You may want to go to page 55 directly and see who is behind it (I assume Accenture did the heavy lifting on the financial side). #1: http://www.transatlanticbusiness.org/tabd/ (also: http://www.citizen.org/trade/harmonization/TABD/index.cfm). But I’d say the others look like a decent bunch overall. Especially Nesta seems to have some good people. So overall it probably serves as a decent average OMG-WTF-we-need-to-innovate-document.

If you go to page 53 and read the summary a little, I am tempted to say I rest my case. This is the absolute top-down approach. Of course some of it just specifies things I cover in a) & b) above. However they add other details based on assuming they already know the right answer, which tends to look an awful lot like silicon valley + correlation/causation mix-ups.

In a nutshell their “ecosystem thingy” is trying to farm by weather modification based on plants in a far away land with different weather pattern and ecosystem dynamics. And if it kills all the bees of an apple orchard in the process, who cares - the (high yield) corn is what we’re after! And if the KPI-yield is still too low by Q2 - we can always rent more office space, add fertilizer, and fudge the data.

What you should be doing is watching the locals do their version of three sisters from seed, and taking a lot of notes, up close. Uncomfortably close. You’ll probably learn most from the things that don’t work, let’s call them KFIs. And you will not be done in less than a season - that much is for sure. If you don’t make many the identified mistakes there’s a good chance you’ll increase your yield. Then you can effectively hypothesize about cause and effect, and test if pulling on blades of grass will make them grow faster or taste sweeter. Or if you should introduce a new species or breed with an existing stock.

Of course you can go crazy do Big Data driven agile 5 year sprints/big leaps - and there’s high chances that some good will come out of them, but I doubt it will be worth inflicting this on (any of) the 40 seemingly most import cities. A great forest needs a couple of years to grow, burning it down on the other hand, is a lot faster.

++++++++

→ **DIRECTIONS FOR THIS TASK**:
Pick up the critique of the top-down innovation document after its final sentence and keep writing in the same voice.

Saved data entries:
++++++++

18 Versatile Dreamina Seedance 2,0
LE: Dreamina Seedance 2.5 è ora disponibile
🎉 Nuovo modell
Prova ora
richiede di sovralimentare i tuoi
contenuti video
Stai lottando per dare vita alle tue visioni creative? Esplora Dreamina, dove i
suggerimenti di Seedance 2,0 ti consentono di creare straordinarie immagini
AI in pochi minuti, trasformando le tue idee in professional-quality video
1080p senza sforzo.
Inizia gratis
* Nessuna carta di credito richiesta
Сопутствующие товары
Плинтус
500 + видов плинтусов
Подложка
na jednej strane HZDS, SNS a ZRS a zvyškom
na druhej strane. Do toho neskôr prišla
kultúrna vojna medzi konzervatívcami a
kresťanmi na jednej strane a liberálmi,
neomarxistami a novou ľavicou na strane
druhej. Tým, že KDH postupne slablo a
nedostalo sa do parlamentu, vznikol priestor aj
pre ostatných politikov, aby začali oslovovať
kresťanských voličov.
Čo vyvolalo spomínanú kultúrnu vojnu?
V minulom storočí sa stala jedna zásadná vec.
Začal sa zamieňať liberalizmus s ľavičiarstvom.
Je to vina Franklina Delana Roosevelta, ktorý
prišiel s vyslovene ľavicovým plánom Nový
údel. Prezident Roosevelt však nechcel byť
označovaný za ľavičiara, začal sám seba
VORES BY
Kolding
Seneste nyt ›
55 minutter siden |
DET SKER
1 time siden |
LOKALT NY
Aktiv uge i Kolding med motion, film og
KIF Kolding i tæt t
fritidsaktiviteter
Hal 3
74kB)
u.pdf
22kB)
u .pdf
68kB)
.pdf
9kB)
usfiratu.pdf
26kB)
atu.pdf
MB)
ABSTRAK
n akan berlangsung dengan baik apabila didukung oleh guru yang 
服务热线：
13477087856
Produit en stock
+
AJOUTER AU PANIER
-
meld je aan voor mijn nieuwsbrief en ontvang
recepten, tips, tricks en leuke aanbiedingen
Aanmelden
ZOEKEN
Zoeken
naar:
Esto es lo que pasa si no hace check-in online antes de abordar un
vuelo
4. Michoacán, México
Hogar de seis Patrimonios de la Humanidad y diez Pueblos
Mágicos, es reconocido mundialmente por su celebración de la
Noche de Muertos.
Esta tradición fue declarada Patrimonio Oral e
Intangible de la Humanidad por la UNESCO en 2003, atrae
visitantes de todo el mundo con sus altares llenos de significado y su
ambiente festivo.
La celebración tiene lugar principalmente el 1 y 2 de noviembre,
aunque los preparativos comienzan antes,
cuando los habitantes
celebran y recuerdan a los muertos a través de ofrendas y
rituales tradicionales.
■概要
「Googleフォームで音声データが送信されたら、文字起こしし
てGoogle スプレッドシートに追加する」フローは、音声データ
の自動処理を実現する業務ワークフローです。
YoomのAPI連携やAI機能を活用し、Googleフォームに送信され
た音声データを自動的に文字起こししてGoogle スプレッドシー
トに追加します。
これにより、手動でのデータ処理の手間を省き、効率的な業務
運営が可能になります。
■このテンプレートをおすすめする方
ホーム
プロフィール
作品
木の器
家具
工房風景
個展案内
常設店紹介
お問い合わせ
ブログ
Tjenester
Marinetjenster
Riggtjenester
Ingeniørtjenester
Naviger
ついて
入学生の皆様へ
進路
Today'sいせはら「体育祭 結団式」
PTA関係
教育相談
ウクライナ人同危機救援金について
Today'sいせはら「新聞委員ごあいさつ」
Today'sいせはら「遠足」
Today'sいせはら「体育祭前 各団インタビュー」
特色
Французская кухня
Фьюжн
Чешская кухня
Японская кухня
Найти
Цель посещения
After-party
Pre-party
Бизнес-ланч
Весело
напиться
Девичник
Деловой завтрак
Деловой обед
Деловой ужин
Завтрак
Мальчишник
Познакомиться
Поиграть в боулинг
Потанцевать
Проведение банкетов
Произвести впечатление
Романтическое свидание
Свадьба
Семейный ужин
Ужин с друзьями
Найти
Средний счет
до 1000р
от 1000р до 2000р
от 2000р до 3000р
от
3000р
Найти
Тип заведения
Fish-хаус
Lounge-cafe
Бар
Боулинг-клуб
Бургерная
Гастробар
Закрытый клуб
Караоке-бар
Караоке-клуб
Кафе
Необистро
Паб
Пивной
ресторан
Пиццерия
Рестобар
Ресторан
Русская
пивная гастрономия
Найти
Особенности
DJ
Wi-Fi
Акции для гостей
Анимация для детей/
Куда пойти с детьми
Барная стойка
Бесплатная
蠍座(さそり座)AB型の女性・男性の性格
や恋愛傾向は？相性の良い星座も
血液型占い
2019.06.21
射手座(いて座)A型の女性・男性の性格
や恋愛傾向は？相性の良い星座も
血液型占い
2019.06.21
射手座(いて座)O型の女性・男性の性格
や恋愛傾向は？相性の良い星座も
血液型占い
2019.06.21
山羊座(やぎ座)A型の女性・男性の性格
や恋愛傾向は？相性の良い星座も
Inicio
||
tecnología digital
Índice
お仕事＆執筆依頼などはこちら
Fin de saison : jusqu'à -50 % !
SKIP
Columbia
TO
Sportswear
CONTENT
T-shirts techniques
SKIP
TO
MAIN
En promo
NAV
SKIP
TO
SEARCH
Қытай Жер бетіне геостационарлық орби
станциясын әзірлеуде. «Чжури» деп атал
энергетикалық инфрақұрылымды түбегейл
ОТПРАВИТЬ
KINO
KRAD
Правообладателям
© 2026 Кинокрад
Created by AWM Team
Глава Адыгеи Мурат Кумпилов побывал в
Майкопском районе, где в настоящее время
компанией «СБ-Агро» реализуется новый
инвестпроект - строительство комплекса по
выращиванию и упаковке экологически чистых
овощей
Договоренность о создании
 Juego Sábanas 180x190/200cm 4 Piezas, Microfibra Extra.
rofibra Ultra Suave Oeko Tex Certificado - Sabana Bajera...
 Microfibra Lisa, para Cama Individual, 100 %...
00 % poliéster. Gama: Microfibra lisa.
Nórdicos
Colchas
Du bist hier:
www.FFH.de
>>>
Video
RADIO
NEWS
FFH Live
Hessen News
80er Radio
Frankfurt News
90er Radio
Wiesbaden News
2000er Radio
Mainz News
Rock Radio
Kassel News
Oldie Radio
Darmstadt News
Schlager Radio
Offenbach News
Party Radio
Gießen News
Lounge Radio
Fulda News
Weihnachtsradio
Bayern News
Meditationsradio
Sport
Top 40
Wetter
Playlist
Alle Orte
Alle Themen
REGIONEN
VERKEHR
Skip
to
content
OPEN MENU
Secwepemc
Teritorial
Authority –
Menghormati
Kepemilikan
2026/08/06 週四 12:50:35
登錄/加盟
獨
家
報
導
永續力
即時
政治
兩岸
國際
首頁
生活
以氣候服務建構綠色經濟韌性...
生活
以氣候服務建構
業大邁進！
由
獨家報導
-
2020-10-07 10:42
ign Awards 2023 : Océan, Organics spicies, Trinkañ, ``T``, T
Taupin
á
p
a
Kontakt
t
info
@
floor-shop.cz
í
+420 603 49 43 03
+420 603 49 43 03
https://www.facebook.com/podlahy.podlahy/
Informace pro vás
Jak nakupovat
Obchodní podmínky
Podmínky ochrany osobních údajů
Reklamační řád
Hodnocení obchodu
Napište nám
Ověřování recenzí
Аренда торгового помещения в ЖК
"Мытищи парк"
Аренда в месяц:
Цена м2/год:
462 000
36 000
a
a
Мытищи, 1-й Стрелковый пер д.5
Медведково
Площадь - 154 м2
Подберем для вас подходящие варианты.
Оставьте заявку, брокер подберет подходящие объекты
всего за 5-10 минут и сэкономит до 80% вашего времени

++++++++

→ **RESPONSE TO THE EXERCISE**:
Context

Interjection 1

It is a pretty wide field, and I believe my perspective on things is not familiar to many. My mental model uses: energy, trust, knowledge, and material resources as basic building blocks. I am not sure from which angle I should best approach this. Perhaps it comes down to risk aversion and risk/reward ratios.

Silicon valley is seems to be the gold standard for “entrepreneurial ecosystems”, and to a lesser degree “anglo saxon (tech) business culture”. Thus very often policies are modeled on their approach to fill in the blanks (of which there are many). If you are not extremely careful I think this is a recipe for disaster. Especially for development of average or below average communities.

  1. Business models that work in an empire often don’t work anywhere else (lingua franca, brain drain, access to resources)

  2. If you are using 25% of the worlds resources for 5% of the population you’re not facing existential risks - thus risk aversion is not necessary. There is always money to fix it, as long as you are in pole position. The bigger risk is losing pole position, thus innovation is a must. Silicon valley/DC is pushing this dynamic to the extreme - it is not a model for the RoW (rest of world).

It would appear that efficiency is very important for the RoW, and one should look for models in the respective places (ideally not on a national basis, and not using GDP).

Innovation, although it is inherently wasteful, is necessary to maintain or improve relative efficiency over time. For small players the (on average) winning strategy should emphasize reduction (not minimization) of cost/risk. Exaptation, adaptation, collaboration, coordination and intricate community relationships are hallmarks of resource constrained systems. Whereas in the USA the phrase is: “As long as you keep trying, there is not shame in failing”. In most other parts of the world there are no second chances for non-elite actors: “Die trying, or lose face” (or both*) is closer to reality.

This means that developments in silicon valley do indeed have to be watched closely, and reacted to in order to pick up and modify the right pieces for local implementation.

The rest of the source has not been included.